Previous studies have demonstrated the ability of RNAi-mediated HK2 silencing to inhibit tumor growth in a xenograft model of glioblastoma (2). However, it is unknown whether these results can be extrapolated to other forms of cancer, and the specific contributions of (and requirements for) HK2 and the other major hexokinase isoform, HK1, in both tumor initiation and maintenance are incompletely understood (2). In addition, it is unknown whether systemic targeting of HK2 is a viable approach to treating cancer.
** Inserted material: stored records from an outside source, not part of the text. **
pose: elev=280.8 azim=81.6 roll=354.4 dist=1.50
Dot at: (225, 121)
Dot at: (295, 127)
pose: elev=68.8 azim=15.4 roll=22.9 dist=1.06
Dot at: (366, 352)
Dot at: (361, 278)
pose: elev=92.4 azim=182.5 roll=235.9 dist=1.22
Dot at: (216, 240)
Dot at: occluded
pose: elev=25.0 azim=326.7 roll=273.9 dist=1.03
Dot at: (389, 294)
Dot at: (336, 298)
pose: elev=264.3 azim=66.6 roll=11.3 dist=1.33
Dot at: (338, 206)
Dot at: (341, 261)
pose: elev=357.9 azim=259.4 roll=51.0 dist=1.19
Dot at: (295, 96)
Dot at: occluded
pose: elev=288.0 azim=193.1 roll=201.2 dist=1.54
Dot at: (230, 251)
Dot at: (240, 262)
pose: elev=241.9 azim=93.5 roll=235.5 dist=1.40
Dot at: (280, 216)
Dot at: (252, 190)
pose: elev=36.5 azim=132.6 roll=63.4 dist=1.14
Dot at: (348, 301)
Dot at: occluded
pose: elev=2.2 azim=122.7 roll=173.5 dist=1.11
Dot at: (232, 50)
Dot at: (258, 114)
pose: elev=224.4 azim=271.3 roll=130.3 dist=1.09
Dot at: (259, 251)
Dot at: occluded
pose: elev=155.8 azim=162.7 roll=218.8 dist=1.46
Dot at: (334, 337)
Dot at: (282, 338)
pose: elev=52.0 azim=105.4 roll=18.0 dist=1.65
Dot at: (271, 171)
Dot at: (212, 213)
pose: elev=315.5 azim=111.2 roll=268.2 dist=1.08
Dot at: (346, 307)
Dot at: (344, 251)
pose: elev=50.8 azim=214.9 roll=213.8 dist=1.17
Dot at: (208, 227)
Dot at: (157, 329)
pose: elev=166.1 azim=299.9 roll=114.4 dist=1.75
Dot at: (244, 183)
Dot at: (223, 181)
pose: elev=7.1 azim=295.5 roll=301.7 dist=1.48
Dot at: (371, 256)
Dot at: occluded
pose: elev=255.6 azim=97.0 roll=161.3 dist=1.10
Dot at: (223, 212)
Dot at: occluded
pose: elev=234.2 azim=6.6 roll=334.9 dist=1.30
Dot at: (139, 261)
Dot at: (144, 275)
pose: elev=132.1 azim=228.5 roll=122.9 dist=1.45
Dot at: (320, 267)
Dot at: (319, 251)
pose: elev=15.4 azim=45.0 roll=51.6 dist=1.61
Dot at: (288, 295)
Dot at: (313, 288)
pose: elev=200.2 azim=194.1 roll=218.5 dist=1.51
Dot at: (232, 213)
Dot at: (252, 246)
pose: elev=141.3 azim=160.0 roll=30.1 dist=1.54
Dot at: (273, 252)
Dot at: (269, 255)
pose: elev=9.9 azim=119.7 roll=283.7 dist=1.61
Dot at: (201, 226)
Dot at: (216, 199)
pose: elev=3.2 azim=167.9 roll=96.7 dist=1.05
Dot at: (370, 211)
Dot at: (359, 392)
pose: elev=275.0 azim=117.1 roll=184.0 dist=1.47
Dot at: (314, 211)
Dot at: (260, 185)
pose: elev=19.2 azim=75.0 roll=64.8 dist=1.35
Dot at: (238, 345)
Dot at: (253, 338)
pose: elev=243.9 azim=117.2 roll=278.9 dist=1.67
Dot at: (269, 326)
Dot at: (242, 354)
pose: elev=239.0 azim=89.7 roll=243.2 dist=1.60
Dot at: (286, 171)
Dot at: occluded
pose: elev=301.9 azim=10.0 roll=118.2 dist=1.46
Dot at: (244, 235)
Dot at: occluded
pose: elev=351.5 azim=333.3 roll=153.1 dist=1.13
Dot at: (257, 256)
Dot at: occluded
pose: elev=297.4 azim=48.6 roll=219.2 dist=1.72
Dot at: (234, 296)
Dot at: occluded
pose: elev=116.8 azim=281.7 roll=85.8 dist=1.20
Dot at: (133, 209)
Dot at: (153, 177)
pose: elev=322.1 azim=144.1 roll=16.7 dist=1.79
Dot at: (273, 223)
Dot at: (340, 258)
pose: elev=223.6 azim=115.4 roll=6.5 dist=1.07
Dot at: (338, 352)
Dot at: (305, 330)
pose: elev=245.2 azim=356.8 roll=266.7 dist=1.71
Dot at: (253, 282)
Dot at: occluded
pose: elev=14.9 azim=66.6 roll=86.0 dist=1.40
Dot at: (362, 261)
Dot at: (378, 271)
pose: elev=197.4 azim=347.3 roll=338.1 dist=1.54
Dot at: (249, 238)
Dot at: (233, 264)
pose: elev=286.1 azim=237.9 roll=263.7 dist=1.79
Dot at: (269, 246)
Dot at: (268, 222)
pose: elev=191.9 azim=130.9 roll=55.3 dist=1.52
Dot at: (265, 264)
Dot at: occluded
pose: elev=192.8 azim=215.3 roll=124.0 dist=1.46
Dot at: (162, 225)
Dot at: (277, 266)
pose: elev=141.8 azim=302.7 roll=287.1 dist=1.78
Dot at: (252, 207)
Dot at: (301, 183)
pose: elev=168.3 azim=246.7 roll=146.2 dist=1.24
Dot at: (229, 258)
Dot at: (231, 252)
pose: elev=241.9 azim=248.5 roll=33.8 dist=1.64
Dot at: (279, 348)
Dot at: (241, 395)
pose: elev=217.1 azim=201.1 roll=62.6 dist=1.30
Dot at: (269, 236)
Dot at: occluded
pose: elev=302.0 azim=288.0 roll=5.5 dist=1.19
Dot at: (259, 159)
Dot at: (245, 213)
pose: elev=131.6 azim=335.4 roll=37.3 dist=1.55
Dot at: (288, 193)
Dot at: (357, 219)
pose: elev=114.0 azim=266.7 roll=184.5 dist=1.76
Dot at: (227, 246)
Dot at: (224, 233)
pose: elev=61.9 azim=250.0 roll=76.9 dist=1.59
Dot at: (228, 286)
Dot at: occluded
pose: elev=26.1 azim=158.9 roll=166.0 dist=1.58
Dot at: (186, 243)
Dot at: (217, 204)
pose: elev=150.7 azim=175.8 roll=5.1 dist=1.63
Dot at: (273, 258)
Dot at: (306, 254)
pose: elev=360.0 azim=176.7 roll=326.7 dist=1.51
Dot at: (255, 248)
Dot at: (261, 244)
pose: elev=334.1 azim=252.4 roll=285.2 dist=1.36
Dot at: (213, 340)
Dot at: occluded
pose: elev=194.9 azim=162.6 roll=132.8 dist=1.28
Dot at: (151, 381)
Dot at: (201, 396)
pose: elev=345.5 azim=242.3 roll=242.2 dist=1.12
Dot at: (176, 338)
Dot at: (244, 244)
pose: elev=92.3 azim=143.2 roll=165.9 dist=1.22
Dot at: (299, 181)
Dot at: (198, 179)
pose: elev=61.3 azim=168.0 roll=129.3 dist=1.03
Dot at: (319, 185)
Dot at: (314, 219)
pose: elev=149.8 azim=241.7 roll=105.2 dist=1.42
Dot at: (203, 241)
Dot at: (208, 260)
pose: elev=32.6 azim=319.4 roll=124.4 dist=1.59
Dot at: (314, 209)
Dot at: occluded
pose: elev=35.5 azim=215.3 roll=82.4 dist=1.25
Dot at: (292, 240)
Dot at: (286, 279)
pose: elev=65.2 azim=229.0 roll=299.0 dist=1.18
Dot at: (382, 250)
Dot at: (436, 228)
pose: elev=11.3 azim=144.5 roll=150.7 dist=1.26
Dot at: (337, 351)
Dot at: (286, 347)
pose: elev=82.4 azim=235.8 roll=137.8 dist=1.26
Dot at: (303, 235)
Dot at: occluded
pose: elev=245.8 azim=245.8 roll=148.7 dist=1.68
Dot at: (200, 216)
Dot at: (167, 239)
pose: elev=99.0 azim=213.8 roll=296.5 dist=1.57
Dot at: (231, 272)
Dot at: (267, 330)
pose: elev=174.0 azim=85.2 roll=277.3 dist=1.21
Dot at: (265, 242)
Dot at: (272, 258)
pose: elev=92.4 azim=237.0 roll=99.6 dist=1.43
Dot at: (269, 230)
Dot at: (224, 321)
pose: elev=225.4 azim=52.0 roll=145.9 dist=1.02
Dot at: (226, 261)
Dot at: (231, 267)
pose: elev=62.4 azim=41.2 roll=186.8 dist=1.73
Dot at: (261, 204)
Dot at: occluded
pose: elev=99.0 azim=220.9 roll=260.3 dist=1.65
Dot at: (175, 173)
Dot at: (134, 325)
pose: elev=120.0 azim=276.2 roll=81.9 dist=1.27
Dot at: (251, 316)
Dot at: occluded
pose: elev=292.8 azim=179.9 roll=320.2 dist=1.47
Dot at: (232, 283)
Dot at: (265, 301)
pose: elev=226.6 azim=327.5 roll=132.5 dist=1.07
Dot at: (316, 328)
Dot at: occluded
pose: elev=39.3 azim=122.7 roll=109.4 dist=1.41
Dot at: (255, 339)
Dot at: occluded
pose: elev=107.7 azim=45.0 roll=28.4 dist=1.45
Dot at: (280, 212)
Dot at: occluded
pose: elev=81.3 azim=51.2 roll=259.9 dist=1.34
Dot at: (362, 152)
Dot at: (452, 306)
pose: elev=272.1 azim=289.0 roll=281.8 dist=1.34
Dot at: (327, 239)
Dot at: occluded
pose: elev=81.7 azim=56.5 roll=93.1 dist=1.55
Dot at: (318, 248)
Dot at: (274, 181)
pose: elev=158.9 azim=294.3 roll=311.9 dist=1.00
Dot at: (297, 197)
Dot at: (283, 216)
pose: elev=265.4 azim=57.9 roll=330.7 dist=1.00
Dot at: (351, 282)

Oncogenes can enhance tumor growth and have invasive and metastatic potential (16,17). Overexpression of oncogenes may lead to a malignant cancer phenotype (18). Previous studies have reported that the expression levels of oncogenes were increased in tumors compared with normal tissues (18). To explore the relationship between HK2 and lung cancer, the expression level of HK2 was detected in clinical samples, and a high level of HK2 was shown in tumor tissues. A high level of HK2 is related to poor prognosis and lower overall survival. HK2 could promote cell proliferation in vitro and tumorigenesis in nude mice.

As we can see in this study, HK2 is highly expressed in lung cancer tissues but not in normal lung tissues. Knockdown of HK2 inhibited cancer cell proliferation and tumorigenesis in nude mice. Therefore, HK2 could be a promising target in lung cancer therapy.